Plain-text document sources:
Start of Block
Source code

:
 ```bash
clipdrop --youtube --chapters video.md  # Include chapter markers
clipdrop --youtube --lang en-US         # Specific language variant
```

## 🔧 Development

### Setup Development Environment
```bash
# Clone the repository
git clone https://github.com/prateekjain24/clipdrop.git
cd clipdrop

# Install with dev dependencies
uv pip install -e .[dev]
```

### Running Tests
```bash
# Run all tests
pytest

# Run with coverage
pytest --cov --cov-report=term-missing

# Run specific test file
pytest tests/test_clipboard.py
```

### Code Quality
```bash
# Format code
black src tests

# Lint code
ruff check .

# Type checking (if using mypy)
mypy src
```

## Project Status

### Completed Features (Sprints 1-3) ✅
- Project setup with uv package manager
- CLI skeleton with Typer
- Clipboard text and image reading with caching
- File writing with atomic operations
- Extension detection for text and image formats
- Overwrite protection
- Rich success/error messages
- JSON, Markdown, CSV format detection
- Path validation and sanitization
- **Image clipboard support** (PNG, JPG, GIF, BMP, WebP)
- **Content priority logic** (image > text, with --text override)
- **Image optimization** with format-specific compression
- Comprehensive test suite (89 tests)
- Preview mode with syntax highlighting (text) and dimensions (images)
End of Block
Start of Block
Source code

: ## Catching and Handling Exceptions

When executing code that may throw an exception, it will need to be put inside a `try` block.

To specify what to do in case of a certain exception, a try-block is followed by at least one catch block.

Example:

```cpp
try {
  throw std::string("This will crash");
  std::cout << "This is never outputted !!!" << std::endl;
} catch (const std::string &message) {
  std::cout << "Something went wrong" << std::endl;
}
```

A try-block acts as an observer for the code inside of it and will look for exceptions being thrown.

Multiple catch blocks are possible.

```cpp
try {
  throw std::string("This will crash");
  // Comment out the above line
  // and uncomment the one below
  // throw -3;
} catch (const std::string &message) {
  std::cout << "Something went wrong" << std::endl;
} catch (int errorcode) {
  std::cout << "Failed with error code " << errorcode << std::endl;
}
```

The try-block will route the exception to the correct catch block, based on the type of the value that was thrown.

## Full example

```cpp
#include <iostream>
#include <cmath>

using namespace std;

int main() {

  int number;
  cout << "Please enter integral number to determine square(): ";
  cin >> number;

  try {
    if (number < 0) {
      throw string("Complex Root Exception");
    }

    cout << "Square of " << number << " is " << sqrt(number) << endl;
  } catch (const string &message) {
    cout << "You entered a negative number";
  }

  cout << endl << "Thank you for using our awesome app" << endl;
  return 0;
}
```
End of Block
In the entries above, find the line with "- JSON, Markdown, CSV format detection" and the line with "- **Image optimization**", then set down exactly those two and every line between them, nothing else.

Completed task:
- JSON, Markdown, CSV format detection
- Path validation and sanitization
- **Image clipboard support** (PNG, JPG, GIF, BMP, WebP)
- **Content priority logic** (image > text, with --text override)
- **Image optimization** with format-specific compression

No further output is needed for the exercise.